Joint Finance pulls minimum number of instruction hours and project labor agreements

The Joint Finance Committee, which Thursday said it will mostly work off the governor’s proposal in its budget writing process, pulled policy items including one that would have eliminated the minimum number of school instruction hours. Other items pulled include:

  • Requiring UW graduates to have internship or work experience
  • Project labor agreements (there is a stand-alone bill that has already passed both houses)
  • Prevailing wage (which may come back as a separate bill or in the transportation budget)
  • Deleting the requirement schools boards meet at least once a month and have an annual meeting each July.
  • Permitting UW System students to decline paying the portion of segregated fees that support campus groups.
  • Requiring UW schools to lay out how to complete a bachelor’s degree in each major within three years.
  • Requiring UW schools to monitor teaching workloads for faculty and report those hours publicly.
  • Adding language to state statutes on the importance of academic freedom on UW campuses.

The Week in Review

April 6

  • Assembly Education Committee executive committee takes executive action.
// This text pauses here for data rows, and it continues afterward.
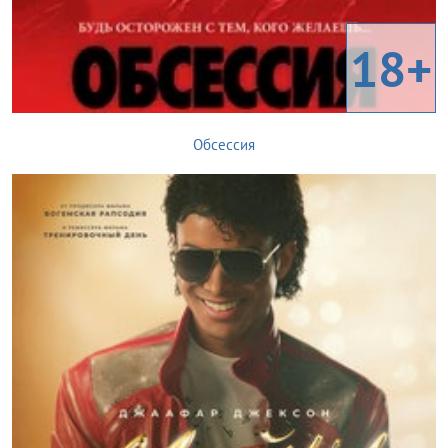
18+
Обсессия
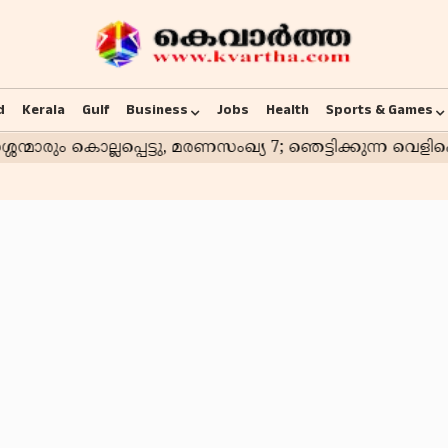
d
Kerala
Gulf
Business
Jobs
Health
Sports & Games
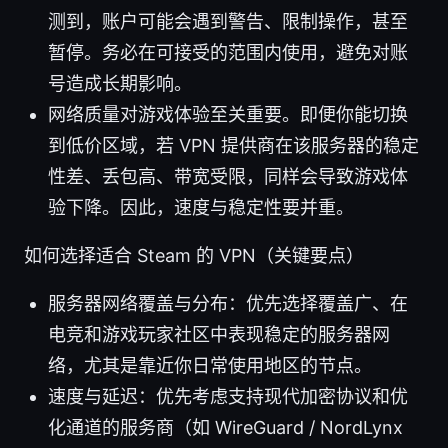
测到，账户可能会遇到警告、限制操作，甚至
暂停。务必在可接受的范围内使用，避免对账
号造成长期影响。
网络质量对游戏体验至关重要。即便你能切换
到低价区域，若 VPN 提供商在该服务器的稳定
性差、丢包高、带宽受限，同样会导致游戏体
验下降。因此，速度与稳定性要并重。
如何选择适合 Steam 的 VPN（关键要点）
服务器网络覆盖与分布：优先选择覆盖广、在
电竞和游戏玩家社区中表现稳定的服务器网
络，尤其是靠近你日常使用地区的节点。
速度与延迟：优先考虑支持现代加密协议和优
化通道的服务商（如 WireGuard / NordLynx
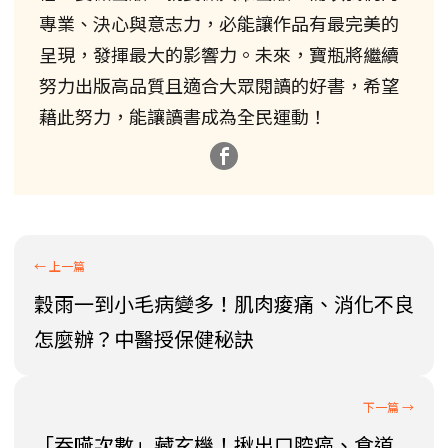
專業、決心與意志力，必能讓作品有最完美的
呈現，發揮最大的影響力。未來，寶瓶將繼續
努力出版高品質且適合大眾閱讀的好書，希望
藉此努力，能讓讀書成為全民運動！
穀雨一到小毛病變多！肌肉痠痛、消化不良
怎麼辦？中醫授保健秘訣
「吞嚥次數」藏玄機！揪出口腔癌、食道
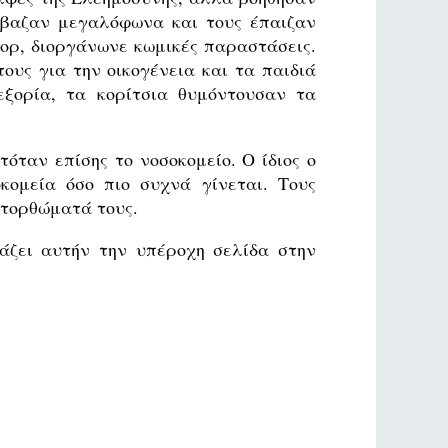
ιάβαζαν μεγαλόφωνα και τους έπαιζαν
μορ, διοργάνωνε κωμικές παραστάσεις.
υς για την οικογένεια και τα παιδιά
εξορία, τα κορίτσια θυμόντουσαν τα
όταν επίσης το νοσοκομείο. Ο ίδιος ο
κομεία όσο πιο συχνά γίνεται. Τους
ατορθώματά τους.
άζει αυτήν την υπέροχη σελίδα στην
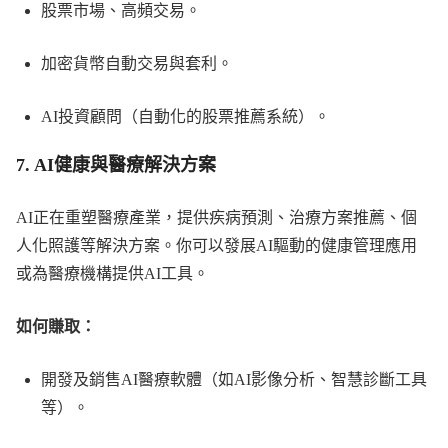
股票市場、高頻交易。
加密貨幣自動交易與套利。
AI投資顧問（自動化的股票推薦系統）。
7.
AI健康與醫療解決方案
AI正在重塑醫療產業，提供疾病預測、治療方案推薦、個
人化照護等解決方案。你可以發展AI驅動的健康管理應用
或為醫療機構提供AI工具。
如何賺取：
開發及銷售AI醫療軟體（如AI影像分析、智慧診斷工具
等）。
The committee recommended for passage a pupil data inventory bill (AB-071) and a pupil data security bill (AB-072). The committee also approved motions for introduction for legislation relating to alternative education grants and modified rules for various grant programs.

April 3

  • Governor may be OK with changing proposal to force districts to follow Act 10 for student aid. His original plan requires school districts to certify that its employees “will be required to pay at least 12 percent of all costs and payments associated with employee health care coverage plans in that year” to receive the increases. School officials have pushed back, as they already are exacting higher co-pays and deductibles, along with stagnated pay schedules, on educators. The intrusion of state government on local control and the education profession is one of several examples in budget and legislative proposals, which also include suggestions to limit referenda and create lifetime licensure for teachers and principals.